Teri Baaton Mein Aisa Uljha Jiya Review: Shahid Kapoor and Kriti Sanon’s Romantic Comedy Disappoints, Lacks Spark

Teri Baaton Mein Aisa Uljha Jiya Review

“Teri Baaton Mein Aisa Uljha Jiya” fails to live up to the standards set by other futuristic films and shows, leaving viewers disappointed with its lackluster execution. Unlike memorable characters such as Rajinikanth’s Chitti from “Robot” or the endearing female robot from TV series like “Small Wonder” and “Karishma Ka Karishma,” the portrayal of Sifra, a heavily programmed robot lacking common sense, falls short of evoking any genuine emotions.

The film’s first half unfolds as a tedious snoozefest, with nonsensical events dominating the screen. The improbable romance between Aryan and Sifra, culminating in intimate moments without Aryan realizing Sifra’s true identity, strains credibility. Only in the second half, when Aryan brings Sifra home, does the film offer some light humor, transitioning into a family-oriented sci-fi tale. However, many jokes fall flat, failing to elicit genuine laughter.

After enduring 2 hours and 23 minutes, viewers are left questioning the film’s premise. Is it a comedy? Where are the jokes? Is it a romance? Where’s the passion? Is it a sci-fi movie for kids? Where’s the science? The bland dialogues further dampen the viewing experience, leaving one wondering if the writers themselves were uninspired.

The saving grace comes in the final 20 minutes and an intense climax, offering some clarity amidst the confusion. A cameo appearance provides a much-needed breather before the end credits roll. Despite its shortcomings, Shahid and Kriti’s on-screen presence offers some respite. Shahid delivers goofy humor with his signature charm, though some one-liners lack punch.

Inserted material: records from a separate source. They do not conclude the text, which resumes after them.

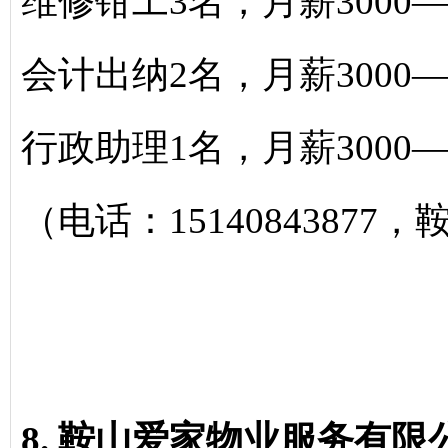
维修钳工3名，月薪3000—
会计出纳2名，月薪3000—
行政助理1名，月薪3000—
（电话：15140843877
8. 鞍山爱家物业服务有限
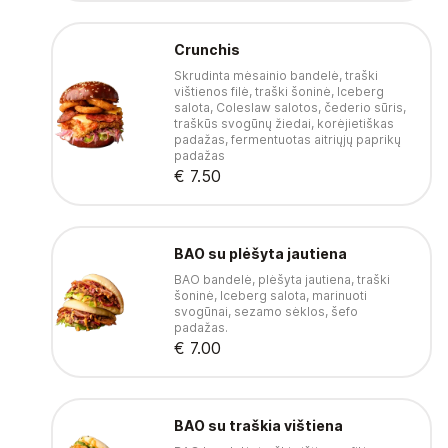
Crunchis
Skrudinta mėsainio bandelė, traški
vištienos filė, traški šoninė, Iceberg
salota, Coleslaw salotos, čederio sūris,
traškūs svogūnų žiedai, korėjietiškas
padažas, fermentuotas aitriųjų paprikų
padažas
€ 7.50
BAO su plėšyta jautiena
BAO bandelė, plėšyta jautiena, traški
šoninė, Iceberg salota, marinuoti
svogūnai, sezamo sėklos, šefo
padažas.
€ 7.00
BAO su traškia vištiena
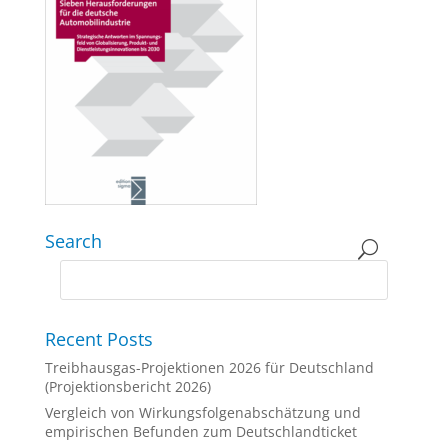
Search
Recent Posts
Treibhausgas-Projektionen 2026 für Deutschland
(Projektionsbericht 2026)
Vergleich von Wirkungsfolgenabschätzung und
empirischen Befunden zum Deutschlandticket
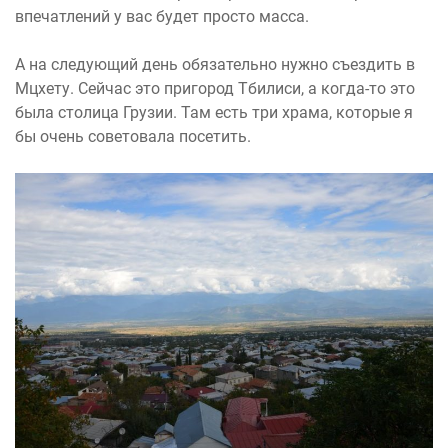
впечатлений у вас будет просто масса.
А на следующий день обязательно нужно съездить в
Мцхету. Сейчас это пригород Тбилиси, а когда-то это
была столица Грузии. Там есть три храма, которые я
бы очень советовала посетить.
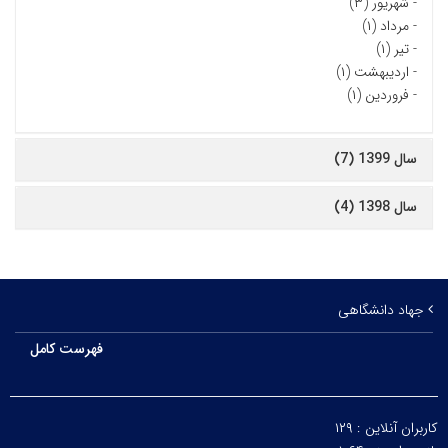
-
شهریور (۳)
-
مرداد (۱)
-
تیر (۱)
-
اردیبهشت (۱)
-
فروردین (۱)
سال 1399 (7)
سال 1398 (4)
جهاد دانشگاهی
فهرست کامل
کاربران آنلاین :
۱۲۹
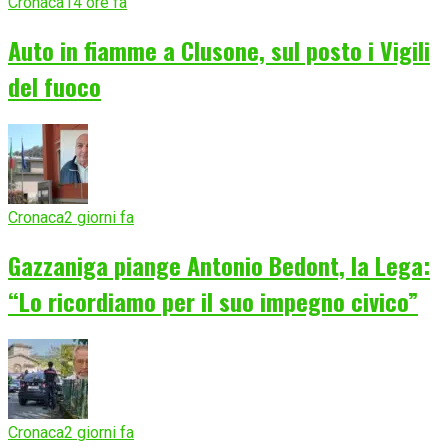
Cronaca
14 ore fa
Auto in fiamme a Clusone, sul posto i Vigili
del fuoco
Cronaca
2 giorni fa
Gazzaniga piange Antonio Bedont, la Lega:
“Lo ricordiamo per il suo impegno civico”
Cronaca
2 giorni fa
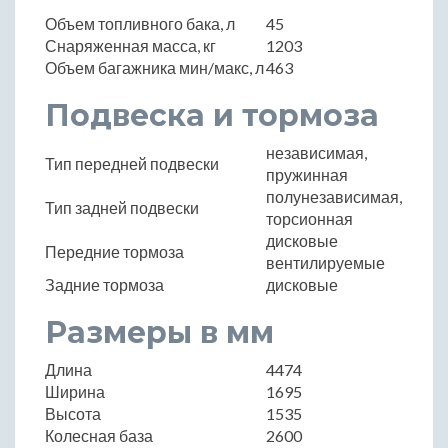
Объем топливного бака, л
45
Снаряженная масса, кг
1203
Объем багажника мин/макс, л
463
Подвеска и тормоза
независимая,
Тип передней подвески
пружинная
полунезависимая,
Тип задней подвески
торсионная
дисковые
Передние тормоза
вентилируемые
Задние тормоза
дисковые
Размеры в мм
Длина
4474
Ширина
1695
Высота
1535
Колесная база
2600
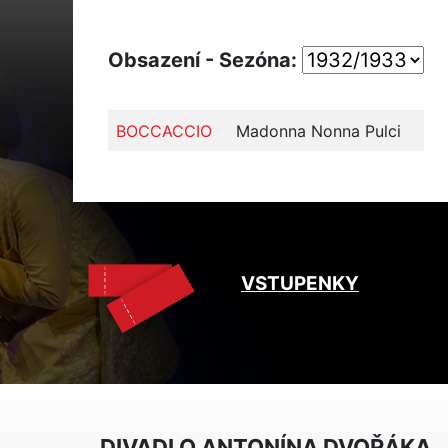
Obsazení - Sezóna:
BOCCACCIO
Madonna Nonna Pulci
VSTUPENKY
DIVADLO ANTONÍNA DVOŘÁKA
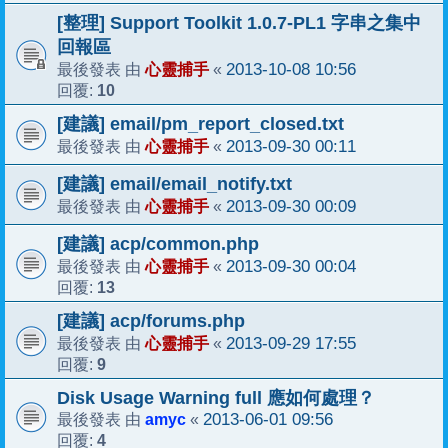
[整理] Support Toolkit 1.0.7-PL1 字串之集中
回報區
心靈捕手
2013-10-08 10:56
最後發表 由
«
10
回覆:
[建議] email/pm_report_closed.txt
心靈捕手
2013-09-30 00:11
最後發表 由
«
[建議] email/email_notify.txt
心靈捕手
2013-09-30 00:09
最後發表 由
«
[建議] acp/common.php
心靈捕手
2013-09-30 00:04
最後發表 由
«
13
回覆:
[建議] acp/forums.php
心靈捕手
2013-09-29 17:55
最後發表 由
«
9
回覆:
Disk Usage Warning full 應如何處理？
amyc
2013-06-01 09:56
最後發表 由
«
4
回覆:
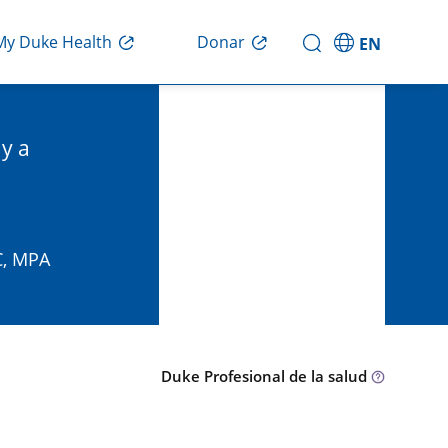
Donar
My Duke Health
EN
y a
C, MPA
Duke Profesional de la salud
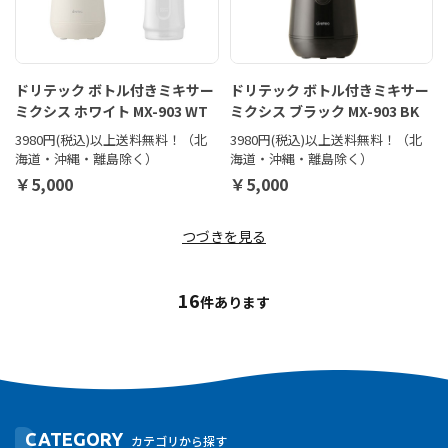
ドリテック ボトル付きミキサー
ドリテック ボトル付きミキサー
ミクシス ホワイト MX-903 WT
ミクシス ブラック MX-903 BK
3980円(税込)以上送料無料！（北
3980円(税込)以上送料無料！（北
海道・沖縄・離島除く）
海道・沖縄・離島除く）
￥5,000
￥5,000
つづきを見る
16
件あります
CATEGORY
カテゴリから探す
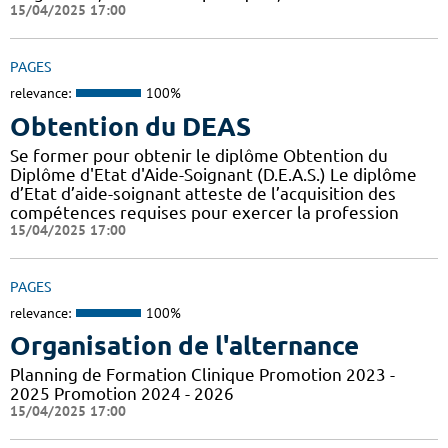
15/04/2025 17:00
PAGES
relevance:
100%
Obtention du DEAS
Se former pour obtenir le diplôme Obtention du
Diplôme d'Etat d'Aide-Soignant (D.E.A.S.) Le diplôme
d’Etat d’aide-soignant atteste de l’acquisition des
compétences requises pour exercer la profession
15/04/2025 17:00
PAGES
relevance:
100%
Organisation de l'alternance
Planning de Formation Clinique Promotion 2023 -
2025 Promotion 2024 - 2026
15/04/2025 17:00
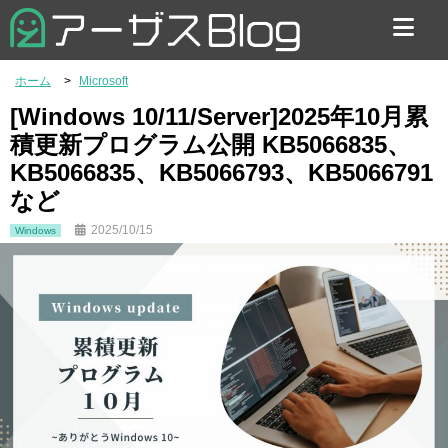
お問い合わせ
ホーム
Microsoft
[Windows 10/11/Server]2025年10月累
積更新プログラム公開 KB5066835、
KB5066835、KB5066793、KB5066791
など
2025/10/15
Windows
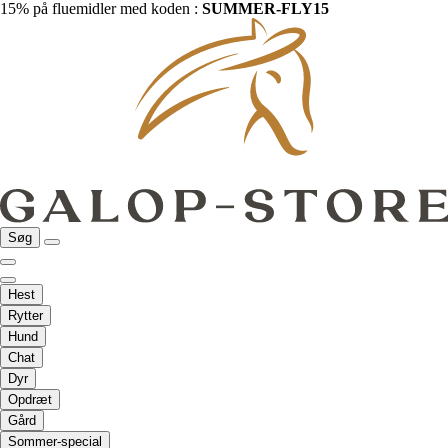
15% på fluemidler med koden :
SUMMER-FLY15
Søg
Hest
Rytter
Hund
Chat
Dyr
Opdræt
Gård
Sommer-special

Kriti’s portrayal of Sifra showcases fine attention to detail in her mannerisms, yet the weak storyline constrains her performance.

The ensemble cast, including Dharmendra, Rakesh Bedi, Anubha Fatehpuria, Rajesh Kumar, Grusha Kapoor, Brijbhushan Shukla, Raashul Tandon, and Ashish Verma, attempts to elevate the material but is hindered by cliched character arcs and a lack of depth.

Overall, “Teri Baaton Mein Aisa Uljha Jiya” struggles to engage viewers and relies heavily on its attractive leads. The occasional song and dance sequences provide brief moments of enjoyment, but they’re not enough to salvage this lackluster affair.